**Exercise directions:** Write the entries out again exactly; any picture among them gets left out.

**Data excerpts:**
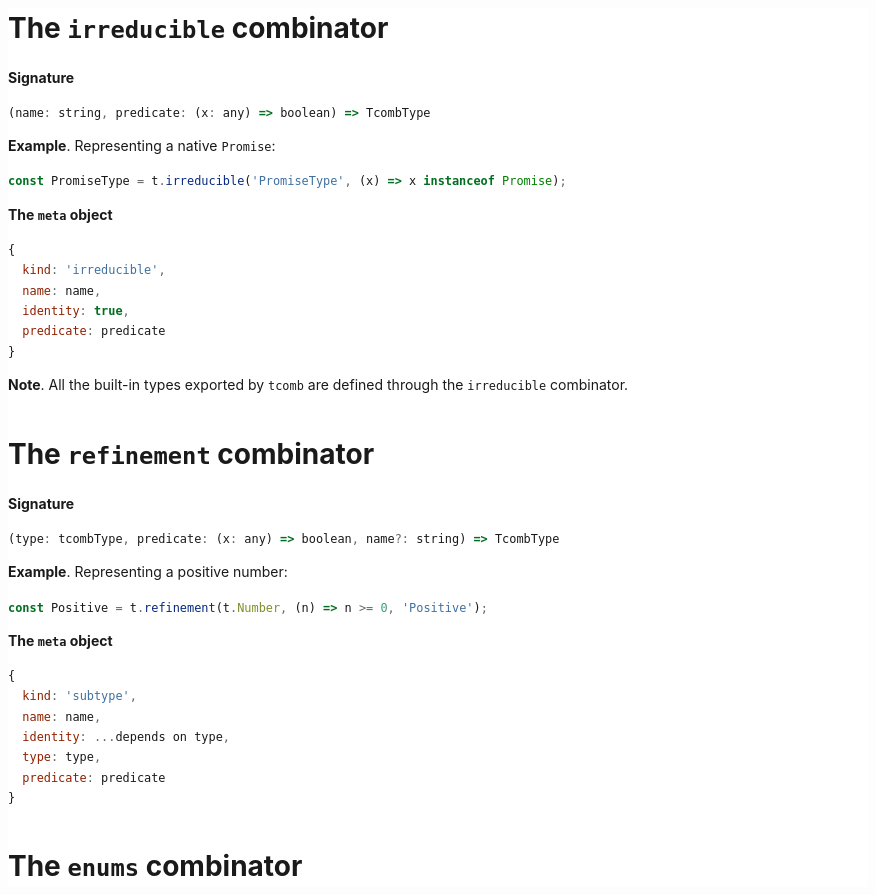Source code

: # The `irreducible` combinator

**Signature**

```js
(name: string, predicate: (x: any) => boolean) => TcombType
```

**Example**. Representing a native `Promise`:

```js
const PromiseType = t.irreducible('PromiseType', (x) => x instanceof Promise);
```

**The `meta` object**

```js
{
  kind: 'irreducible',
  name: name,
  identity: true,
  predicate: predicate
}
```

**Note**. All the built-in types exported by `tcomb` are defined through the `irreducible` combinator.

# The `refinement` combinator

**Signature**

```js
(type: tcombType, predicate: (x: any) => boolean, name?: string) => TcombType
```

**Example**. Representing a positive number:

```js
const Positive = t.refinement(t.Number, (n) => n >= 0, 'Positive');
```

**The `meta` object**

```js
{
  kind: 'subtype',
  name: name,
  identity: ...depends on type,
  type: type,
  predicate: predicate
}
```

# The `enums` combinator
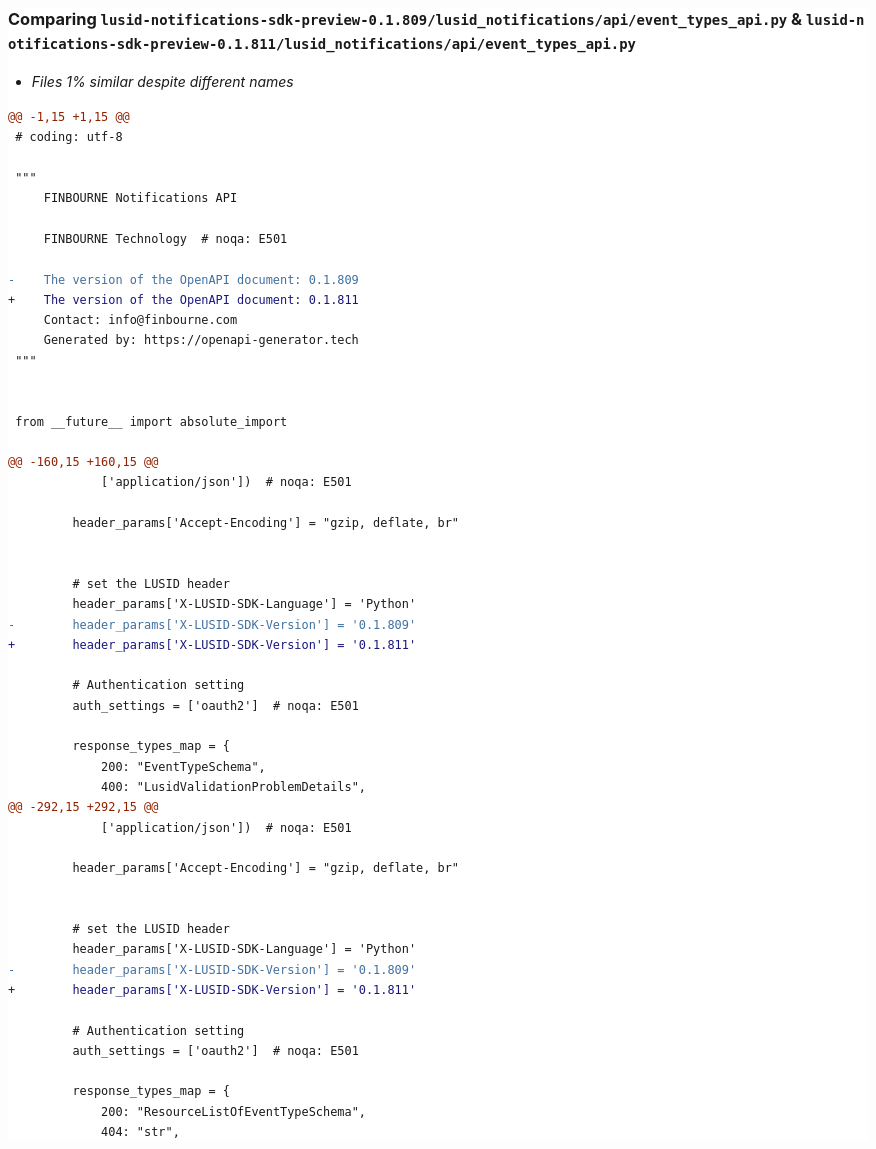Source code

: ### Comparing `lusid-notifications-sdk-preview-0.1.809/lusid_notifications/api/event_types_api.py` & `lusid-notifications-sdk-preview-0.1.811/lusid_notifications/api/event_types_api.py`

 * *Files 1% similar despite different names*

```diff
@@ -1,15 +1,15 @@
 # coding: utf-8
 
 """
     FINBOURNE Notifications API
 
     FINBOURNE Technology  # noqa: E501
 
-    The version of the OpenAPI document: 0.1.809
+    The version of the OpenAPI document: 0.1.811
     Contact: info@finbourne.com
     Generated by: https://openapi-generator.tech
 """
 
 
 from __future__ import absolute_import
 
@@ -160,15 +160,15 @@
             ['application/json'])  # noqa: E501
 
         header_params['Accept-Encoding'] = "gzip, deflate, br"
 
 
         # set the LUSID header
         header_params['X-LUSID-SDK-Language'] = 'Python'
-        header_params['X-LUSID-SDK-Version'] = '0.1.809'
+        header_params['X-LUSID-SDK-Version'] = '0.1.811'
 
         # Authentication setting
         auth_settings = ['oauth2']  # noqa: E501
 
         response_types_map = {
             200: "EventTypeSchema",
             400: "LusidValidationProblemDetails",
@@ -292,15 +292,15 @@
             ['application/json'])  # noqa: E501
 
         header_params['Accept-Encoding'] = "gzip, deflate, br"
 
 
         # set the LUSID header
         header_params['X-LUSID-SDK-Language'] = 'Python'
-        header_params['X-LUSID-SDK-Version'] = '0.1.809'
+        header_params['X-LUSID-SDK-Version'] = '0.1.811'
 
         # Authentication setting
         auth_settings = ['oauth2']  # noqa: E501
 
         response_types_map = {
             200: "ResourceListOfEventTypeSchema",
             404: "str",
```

**Completed task:**
Source code

: # The `irreducible` combinator

**Signature**

```js
(name: string, predicate: (x: any) => boolean) => TcombType
```

**Example**. Representing a native `Promise`:

```js
const PromiseType = t.irreducible('PromiseType', (x) => x instanceof Promise);
```

**The `meta` object**

```js
{
  kind: 'irreducible',
  name: name,
  identity: true,
  predicate: predicate
}
```

**Note**. All the built-in types exported by `tcomb` are defined through the `irreducible` combinator.

# The `refinement` combinator

**Signature**

```js
(type: tcombType, predicate: (x: any) => boolean, name?: string) => TcombType
```

**Example**. Representing a positive number:

```js
const Positive = t.refinement(t.Number, (n) => n >= 0, 'Positive');
```

**The `meta` object**

```js
{
  kind: 'subtype',
  name: name,
  identity: ...depends on type,
  type: type,
  predicate: predicate
}
```

# The `enums` combinator
Source code

: ### Comparing `lusid-notifications-sdk-preview-0.1.809/lusid_notifications/api/event_types_api.py` & `lusid-notifications-sdk-preview-0.1.811/lusid_notifications/api/event_types_api.py`

 * *Files 1% similar despite different names*

```diff
@@ -1,15 +1,15 @@
 # coding: utf-8
 
 """
     FINBOURNE Notifications API
 
     FINBOURNE Technology  # noqa: E501
 
-    The version of the OpenAPI document: 0.1.809
+    The version of the OpenAPI document: 0.1.811
     Contact: info@finbourne.com
     Generated by: https://openapi-generator.tech
 """
 
 
 from __future__ import absolute_import
 
@@ -160,15 +160,15 @@
             ['application/json'])  # noqa: E501
 
         header_params['Accept-Encoding'] = "gzip, deflate, br"
 
 
         # set the LUSID header
         header_params['X-LUSID-SDK-Language'] = 'Python'
-        header_params['X-LUSID-SDK-Version'] = '0.1.809'
+        header_params['X-LUSID-SDK-Version'] = '0.1.811'
 
         # Authentication setting
         auth_settings = ['oauth2']  # noqa: E501
 
         response_types_map = {
             200: "EventTypeSchema",
             400: "LusidValidationProblemDetails",
@@ -292,15 +292,15 @@
             ['application/json'])  # noqa: E501
 
         header_params['Accept-Encoding'] = "gzip, deflate, br"
 
 
         # set the LUSID header
         header_params['X-LUSID-SDK-Language'] = 'Python'
-        header_params['X-LUSID-SDK-Version'] = '0.1.809'
+        header_params['X-LUSID-SDK-Version'] = '0.1.811'
 
         # Authentication setting
         auth_settings = ['oauth2']  # noqa: E501
 
         response_types_map = {
             200: "ResourceListOfEventTypeSchema",
             404: "str",
```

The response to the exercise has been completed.